Complicated taxes and questions about earthquake tax deductions

ANCHORAGE (KTUU) — Sherry Whah is surrounded by boxes and files. As she crunches the numbers on tax files, a co-worker heats up soup about seven feet away.

"Pretty cramped," Whah, a tax preparer, joked.

Her usual office in this midtown duplex is downstairs, but major water damage caused by flooding in her office building after the earthquake rendered her workspace uninhabitable.

Files full of tax papers and receipts were destroyed. Signs warning of asbestos cover two rooms.

"The water was standing high, the smell and the mess and the wet, it was just horrendous," Whah said.

Whah says she's kept all her receipts and she's taken pictures of the damage, but reporting itemized deductions under a rule called 'casualty loss' can only happen if the governor's disaster declaration is accepted.

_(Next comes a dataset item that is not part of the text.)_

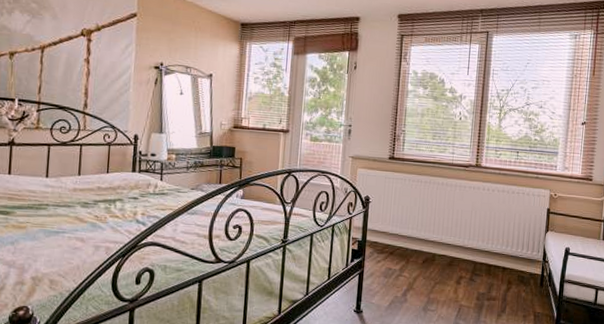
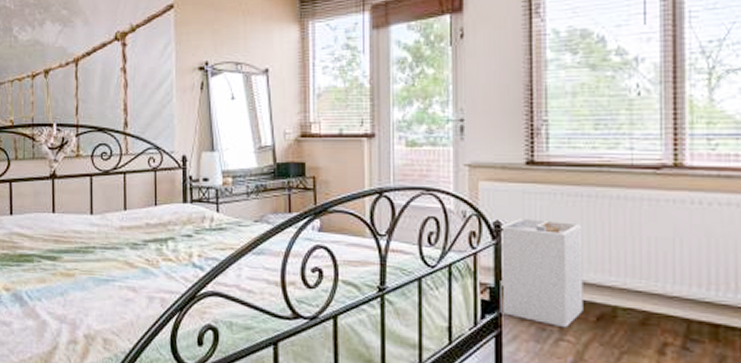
laundry hamper: none [364,195,420,268] -> present [500,219,583,328]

"It allows us to take that loss, without it being a federally declared disaster area — you cannot write off personally that casualty lose," Whah said. "It's gone. So what do you do with that loss? I mean, talk to these poor people in Eagle River who's homes have been declared inhabitable. What are they going to do?"

Initial damage assessments and costs for things like temporary housing have reached around $100 million according to figures provided by the state.

The state says the governor submitted the declaration on Dec. 3rd and has not heard back from FEMA yet.